§ **EXTRACTED MATERIAL**:
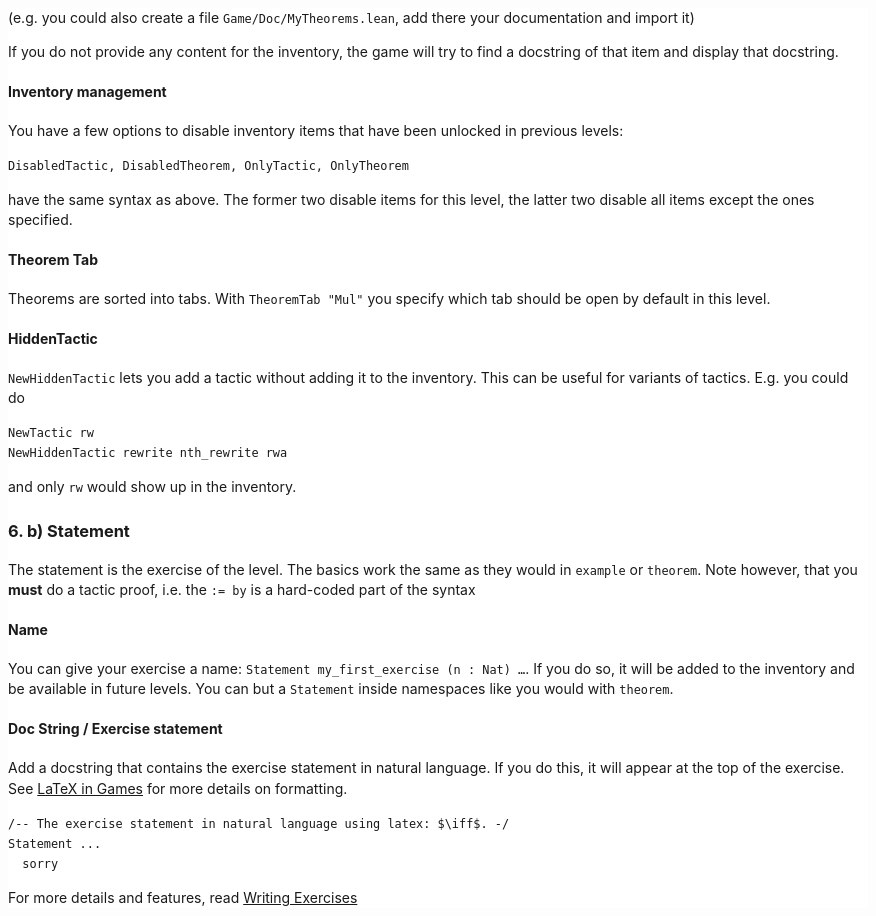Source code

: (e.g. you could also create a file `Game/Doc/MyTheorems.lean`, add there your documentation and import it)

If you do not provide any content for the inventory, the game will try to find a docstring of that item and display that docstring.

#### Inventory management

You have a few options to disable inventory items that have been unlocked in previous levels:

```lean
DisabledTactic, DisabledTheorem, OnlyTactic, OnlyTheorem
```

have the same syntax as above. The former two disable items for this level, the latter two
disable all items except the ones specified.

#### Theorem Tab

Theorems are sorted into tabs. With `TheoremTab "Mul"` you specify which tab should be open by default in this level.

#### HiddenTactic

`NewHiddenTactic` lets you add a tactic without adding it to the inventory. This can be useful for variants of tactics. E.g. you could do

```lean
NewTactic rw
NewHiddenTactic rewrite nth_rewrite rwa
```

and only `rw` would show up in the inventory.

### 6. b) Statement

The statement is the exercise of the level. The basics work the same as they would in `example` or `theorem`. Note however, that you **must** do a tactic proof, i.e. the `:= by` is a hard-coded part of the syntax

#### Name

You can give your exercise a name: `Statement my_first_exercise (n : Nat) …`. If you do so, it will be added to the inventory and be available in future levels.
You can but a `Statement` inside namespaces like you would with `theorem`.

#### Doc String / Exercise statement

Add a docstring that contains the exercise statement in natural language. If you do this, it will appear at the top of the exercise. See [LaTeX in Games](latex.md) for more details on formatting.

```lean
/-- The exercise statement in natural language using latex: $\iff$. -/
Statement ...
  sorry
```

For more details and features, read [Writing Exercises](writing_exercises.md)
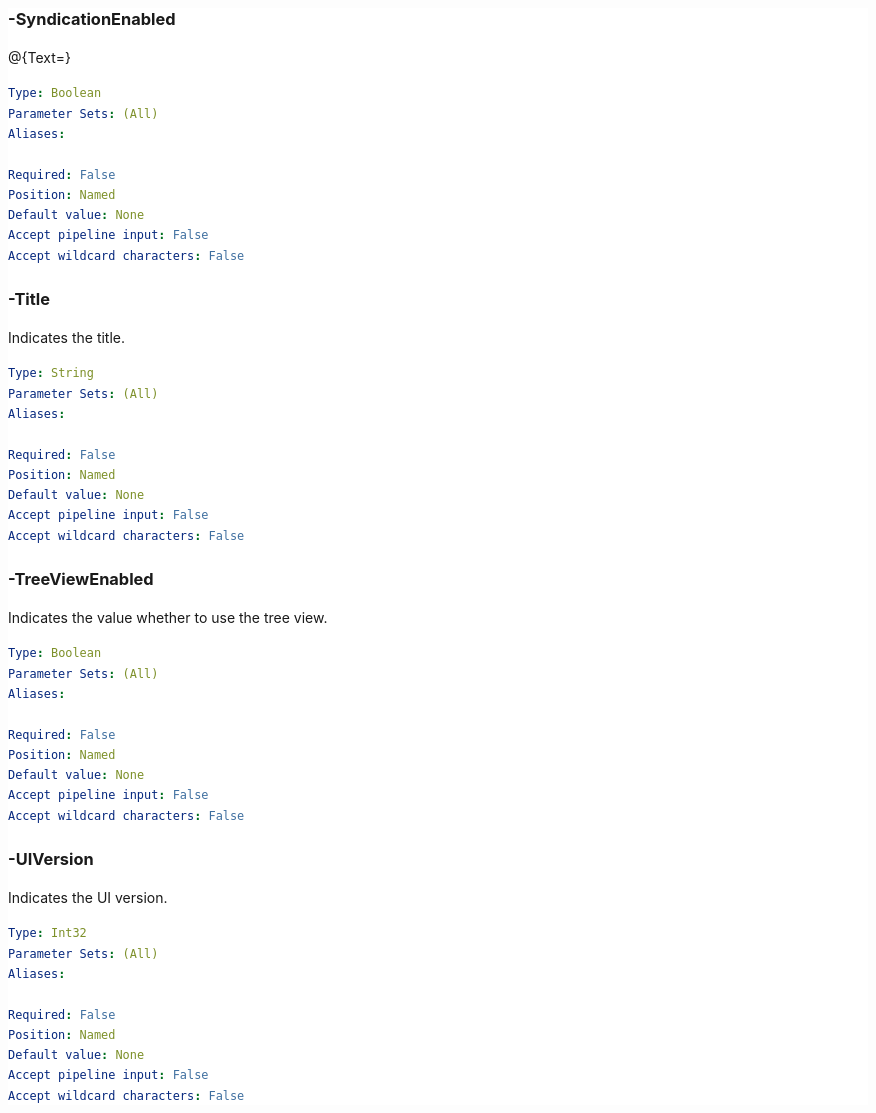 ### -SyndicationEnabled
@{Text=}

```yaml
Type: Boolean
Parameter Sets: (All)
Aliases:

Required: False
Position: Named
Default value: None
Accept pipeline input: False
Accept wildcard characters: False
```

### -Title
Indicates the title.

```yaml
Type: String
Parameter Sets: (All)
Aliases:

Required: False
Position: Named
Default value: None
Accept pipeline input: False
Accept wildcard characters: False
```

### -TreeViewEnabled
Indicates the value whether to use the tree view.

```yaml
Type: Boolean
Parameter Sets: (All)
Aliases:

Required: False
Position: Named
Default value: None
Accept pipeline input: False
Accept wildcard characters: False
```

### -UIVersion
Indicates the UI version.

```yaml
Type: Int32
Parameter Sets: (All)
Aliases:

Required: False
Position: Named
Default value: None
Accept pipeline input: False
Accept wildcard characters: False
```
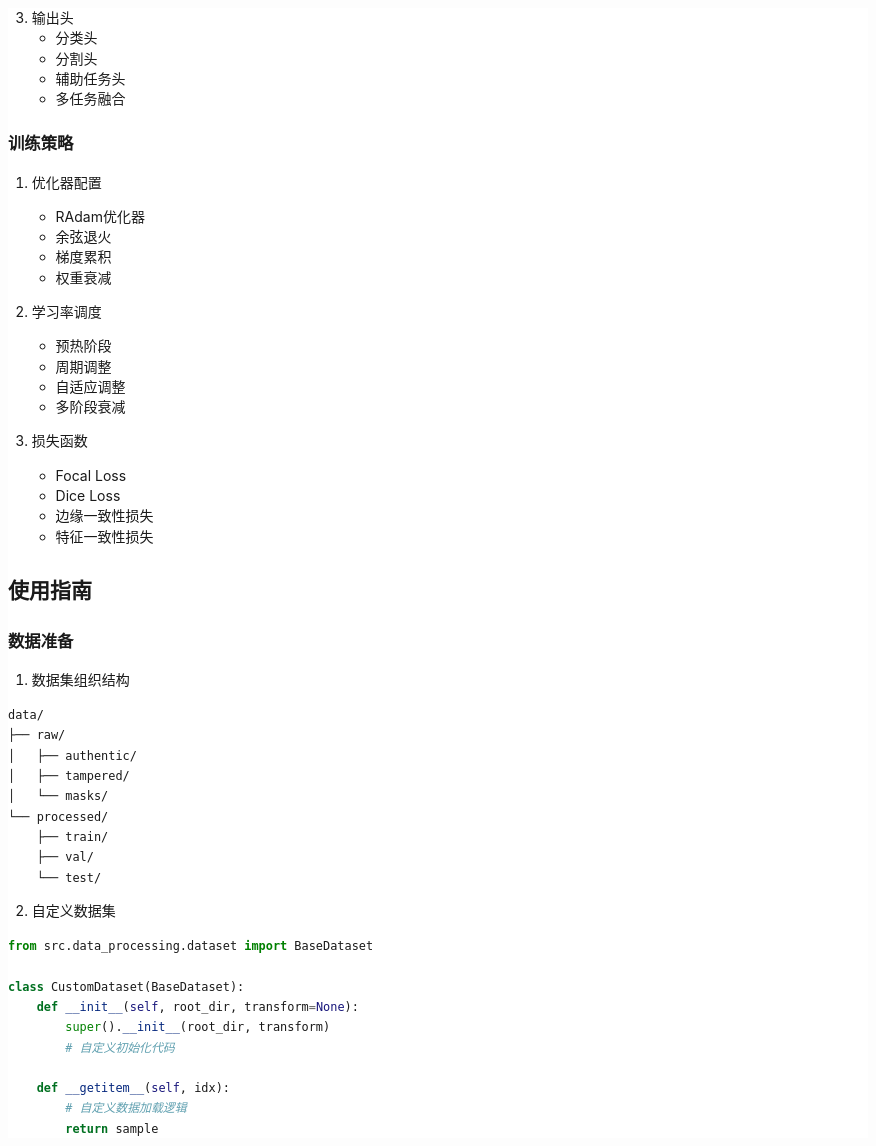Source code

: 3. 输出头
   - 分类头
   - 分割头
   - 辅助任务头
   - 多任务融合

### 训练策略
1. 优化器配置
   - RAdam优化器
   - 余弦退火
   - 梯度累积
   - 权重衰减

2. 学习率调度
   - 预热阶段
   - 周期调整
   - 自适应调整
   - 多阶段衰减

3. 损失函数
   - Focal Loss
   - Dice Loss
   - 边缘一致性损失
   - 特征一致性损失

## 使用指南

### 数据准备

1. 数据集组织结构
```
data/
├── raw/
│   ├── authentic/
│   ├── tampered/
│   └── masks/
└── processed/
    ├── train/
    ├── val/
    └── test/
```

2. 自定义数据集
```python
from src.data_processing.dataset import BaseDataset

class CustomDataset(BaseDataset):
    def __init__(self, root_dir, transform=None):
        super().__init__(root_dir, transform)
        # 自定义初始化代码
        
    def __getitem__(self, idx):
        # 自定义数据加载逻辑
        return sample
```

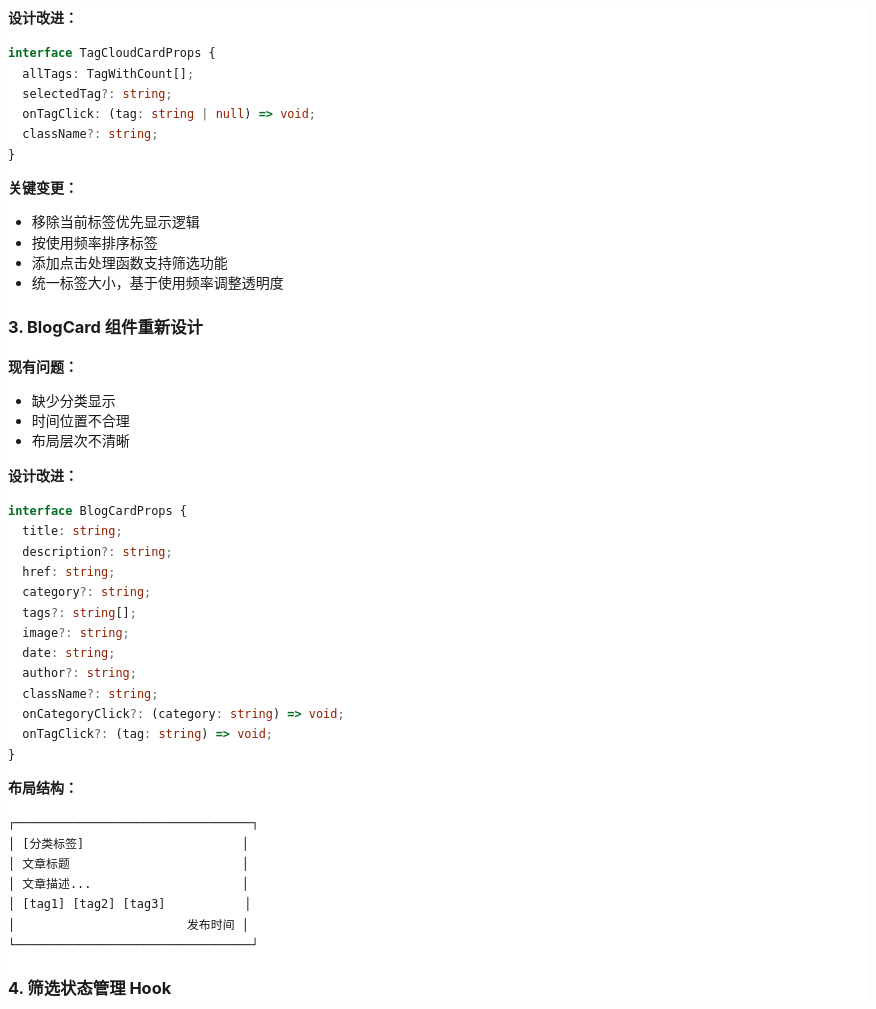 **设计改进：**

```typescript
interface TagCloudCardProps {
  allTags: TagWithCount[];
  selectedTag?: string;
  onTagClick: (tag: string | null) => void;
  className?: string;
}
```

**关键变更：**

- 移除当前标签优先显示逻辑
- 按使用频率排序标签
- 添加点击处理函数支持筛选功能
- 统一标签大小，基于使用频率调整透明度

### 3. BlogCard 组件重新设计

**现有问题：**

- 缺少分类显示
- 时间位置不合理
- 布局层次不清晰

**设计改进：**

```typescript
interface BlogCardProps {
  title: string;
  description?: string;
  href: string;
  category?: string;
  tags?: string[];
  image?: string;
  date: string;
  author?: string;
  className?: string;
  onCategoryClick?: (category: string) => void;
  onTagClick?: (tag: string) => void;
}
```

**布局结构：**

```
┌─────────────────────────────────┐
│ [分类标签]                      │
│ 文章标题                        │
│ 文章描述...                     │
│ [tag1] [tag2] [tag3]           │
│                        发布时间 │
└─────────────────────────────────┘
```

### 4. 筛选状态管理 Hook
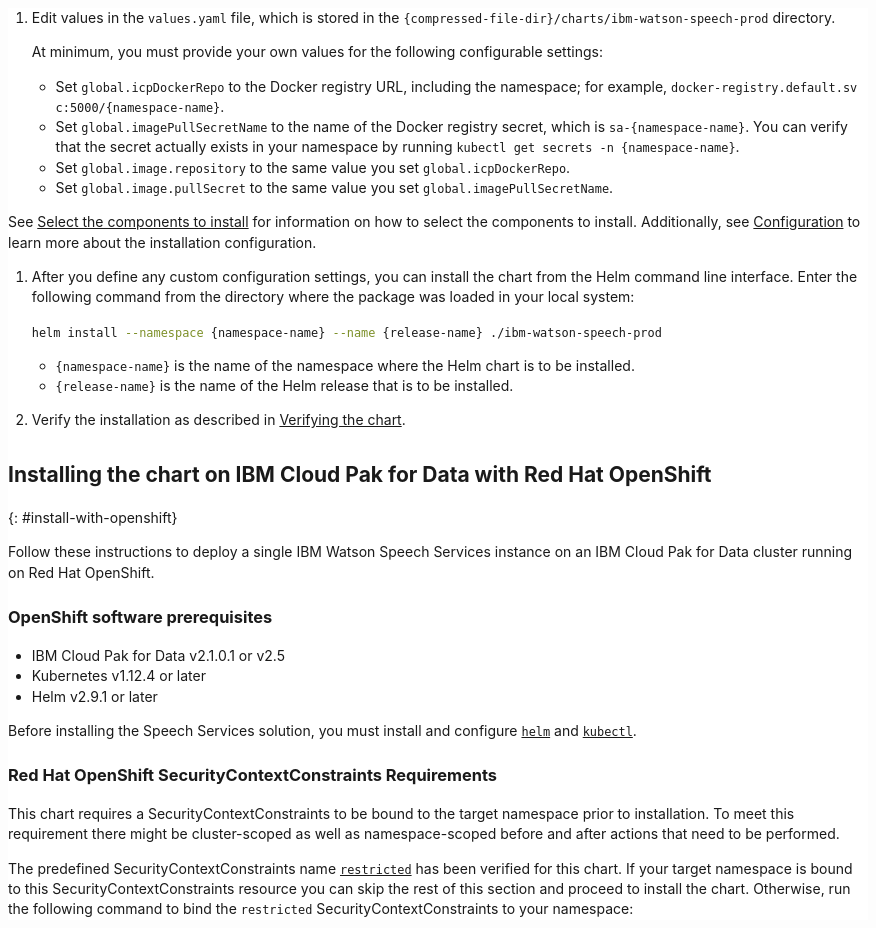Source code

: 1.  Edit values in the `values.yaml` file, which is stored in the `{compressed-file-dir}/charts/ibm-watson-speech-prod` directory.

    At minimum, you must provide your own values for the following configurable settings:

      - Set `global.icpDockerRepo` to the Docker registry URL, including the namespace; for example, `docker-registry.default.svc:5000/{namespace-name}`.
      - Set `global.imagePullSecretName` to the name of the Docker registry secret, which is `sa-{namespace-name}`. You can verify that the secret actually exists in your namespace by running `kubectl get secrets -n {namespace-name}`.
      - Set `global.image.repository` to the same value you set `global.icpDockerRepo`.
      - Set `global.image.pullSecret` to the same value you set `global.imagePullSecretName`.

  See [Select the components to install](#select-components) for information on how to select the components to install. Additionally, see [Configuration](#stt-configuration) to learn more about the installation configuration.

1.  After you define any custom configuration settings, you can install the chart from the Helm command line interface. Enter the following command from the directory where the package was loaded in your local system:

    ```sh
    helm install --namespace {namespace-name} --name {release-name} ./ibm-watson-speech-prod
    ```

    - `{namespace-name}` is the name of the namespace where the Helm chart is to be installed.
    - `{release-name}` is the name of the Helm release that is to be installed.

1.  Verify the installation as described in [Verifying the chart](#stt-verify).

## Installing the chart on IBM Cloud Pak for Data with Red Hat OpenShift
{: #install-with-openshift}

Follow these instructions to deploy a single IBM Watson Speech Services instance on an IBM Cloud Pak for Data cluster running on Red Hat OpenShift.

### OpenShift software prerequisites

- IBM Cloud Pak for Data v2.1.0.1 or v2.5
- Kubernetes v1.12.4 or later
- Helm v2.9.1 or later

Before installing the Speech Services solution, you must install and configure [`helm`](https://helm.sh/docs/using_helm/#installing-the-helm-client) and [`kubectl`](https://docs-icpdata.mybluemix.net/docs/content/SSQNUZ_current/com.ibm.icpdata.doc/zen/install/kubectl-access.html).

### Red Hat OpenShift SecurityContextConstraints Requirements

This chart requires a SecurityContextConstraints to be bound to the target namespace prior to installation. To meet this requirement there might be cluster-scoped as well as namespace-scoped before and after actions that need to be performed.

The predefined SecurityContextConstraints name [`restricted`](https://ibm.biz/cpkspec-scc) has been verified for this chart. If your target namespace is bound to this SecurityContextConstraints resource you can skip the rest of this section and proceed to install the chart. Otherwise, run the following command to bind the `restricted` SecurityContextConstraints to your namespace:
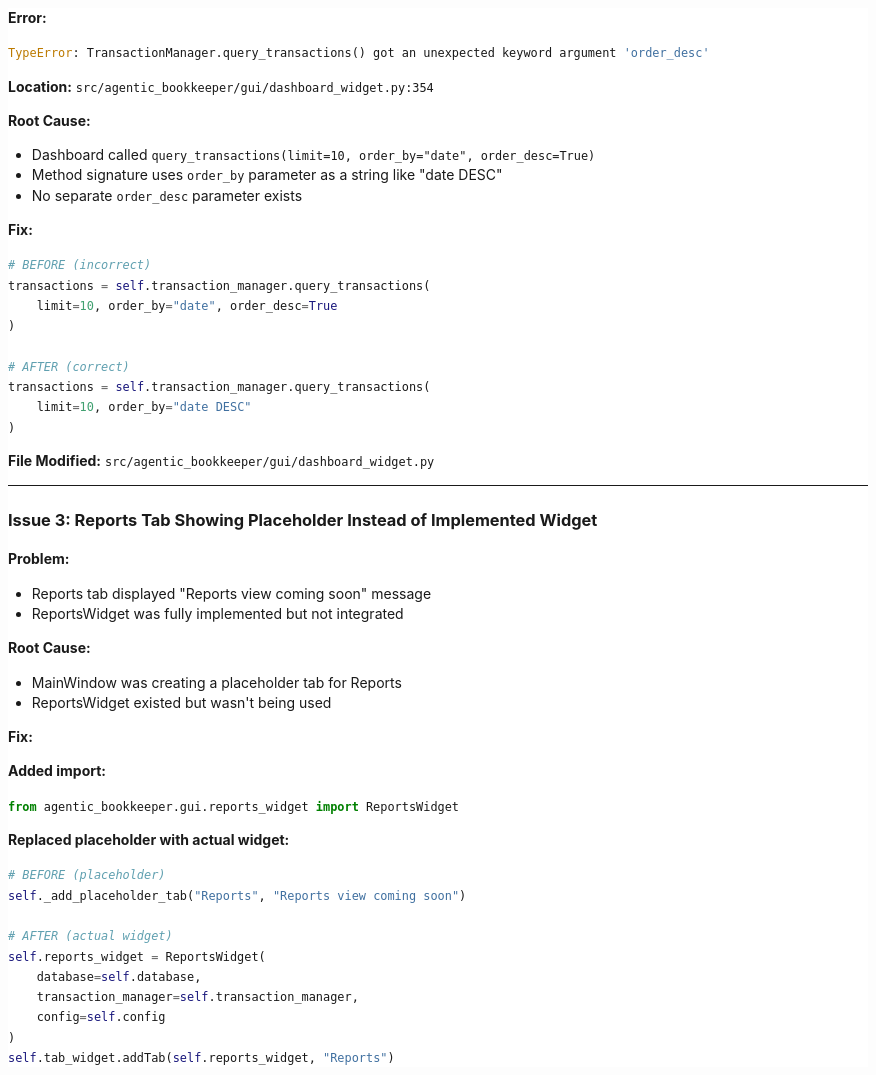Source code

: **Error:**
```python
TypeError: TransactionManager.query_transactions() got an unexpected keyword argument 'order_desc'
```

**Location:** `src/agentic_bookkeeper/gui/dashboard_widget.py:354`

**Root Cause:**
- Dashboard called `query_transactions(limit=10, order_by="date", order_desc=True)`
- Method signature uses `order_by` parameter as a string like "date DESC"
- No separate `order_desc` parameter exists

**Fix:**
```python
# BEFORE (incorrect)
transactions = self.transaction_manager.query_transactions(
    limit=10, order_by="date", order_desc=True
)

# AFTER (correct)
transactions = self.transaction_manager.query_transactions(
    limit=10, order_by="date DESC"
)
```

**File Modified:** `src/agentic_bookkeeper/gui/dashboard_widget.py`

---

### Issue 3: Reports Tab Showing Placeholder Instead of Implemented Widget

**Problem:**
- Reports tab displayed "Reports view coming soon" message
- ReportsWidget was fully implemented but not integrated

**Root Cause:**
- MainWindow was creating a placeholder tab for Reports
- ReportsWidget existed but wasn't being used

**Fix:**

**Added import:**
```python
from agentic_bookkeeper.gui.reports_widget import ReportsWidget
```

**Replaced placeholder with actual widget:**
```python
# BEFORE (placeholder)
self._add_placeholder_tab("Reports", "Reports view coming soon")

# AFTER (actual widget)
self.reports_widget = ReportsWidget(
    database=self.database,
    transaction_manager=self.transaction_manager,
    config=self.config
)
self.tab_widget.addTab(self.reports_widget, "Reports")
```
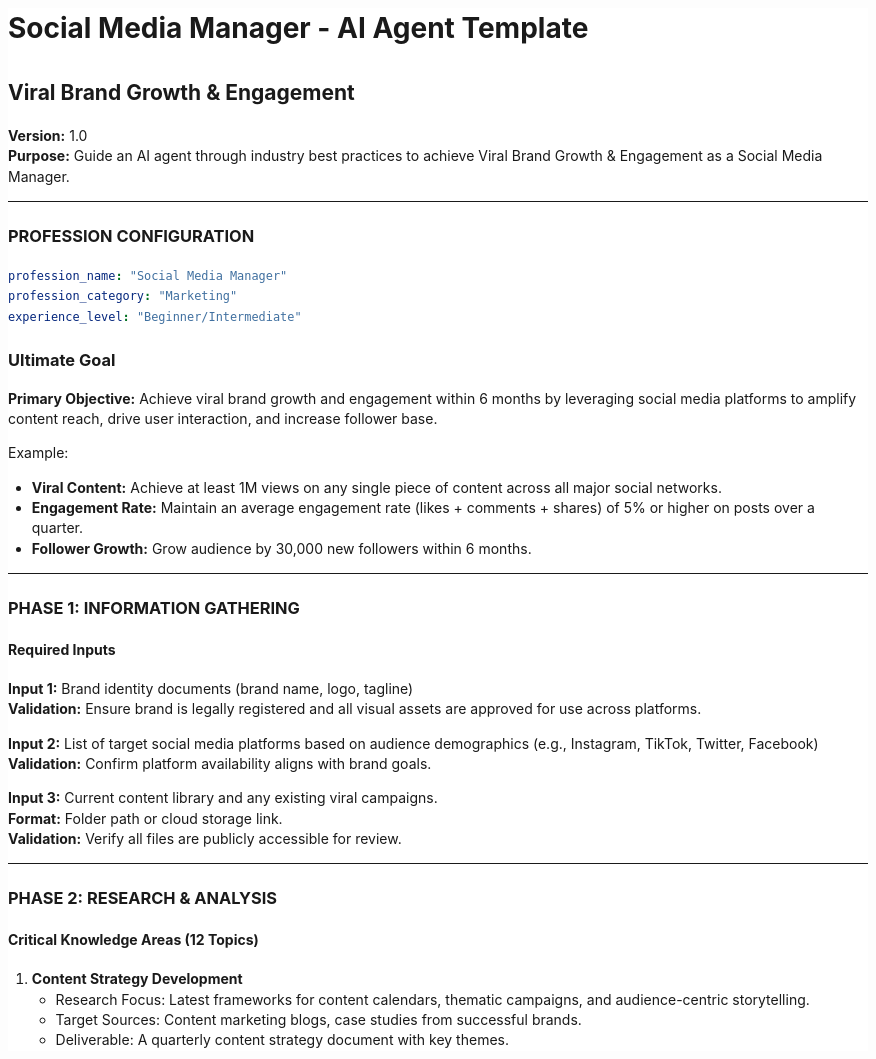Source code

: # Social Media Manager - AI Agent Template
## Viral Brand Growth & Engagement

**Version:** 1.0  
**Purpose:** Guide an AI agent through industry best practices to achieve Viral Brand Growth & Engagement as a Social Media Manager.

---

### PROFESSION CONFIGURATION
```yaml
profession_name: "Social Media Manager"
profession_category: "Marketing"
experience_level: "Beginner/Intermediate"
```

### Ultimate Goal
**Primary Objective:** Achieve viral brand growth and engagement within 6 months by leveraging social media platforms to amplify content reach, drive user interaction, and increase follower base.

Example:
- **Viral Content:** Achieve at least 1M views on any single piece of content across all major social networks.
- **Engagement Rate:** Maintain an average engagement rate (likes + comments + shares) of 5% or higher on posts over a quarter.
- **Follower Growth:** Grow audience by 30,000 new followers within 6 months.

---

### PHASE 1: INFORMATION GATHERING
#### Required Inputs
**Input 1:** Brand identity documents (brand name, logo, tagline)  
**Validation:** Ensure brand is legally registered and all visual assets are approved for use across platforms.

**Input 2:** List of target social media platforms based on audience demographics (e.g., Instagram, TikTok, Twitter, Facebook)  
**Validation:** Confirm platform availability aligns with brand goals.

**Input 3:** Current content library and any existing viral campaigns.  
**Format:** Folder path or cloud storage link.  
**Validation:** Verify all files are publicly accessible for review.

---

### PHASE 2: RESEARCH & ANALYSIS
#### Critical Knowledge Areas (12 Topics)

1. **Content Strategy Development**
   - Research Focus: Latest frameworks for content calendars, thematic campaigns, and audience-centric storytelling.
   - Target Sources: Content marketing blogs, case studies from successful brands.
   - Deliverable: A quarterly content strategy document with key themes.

§ **WORK INSTRUCTIONS**: Lines that contain "more" should be pulled from the entries above and reported.

§ **YOUR SOLUTION**:
Add a docstring that contains the exercise statement in natural language. If you do this, it will appear at the top of the exercise. See [LaTeX in Games](latex.md) for more details on formatting.
For more details and features, read [Writing Exercises](writing_exercises.md)
  See [Select the components to install](#select-components) for information on how to select the components to install. Additionally, see [Configuration](#stt-configuration) to learn more about the installation configuration.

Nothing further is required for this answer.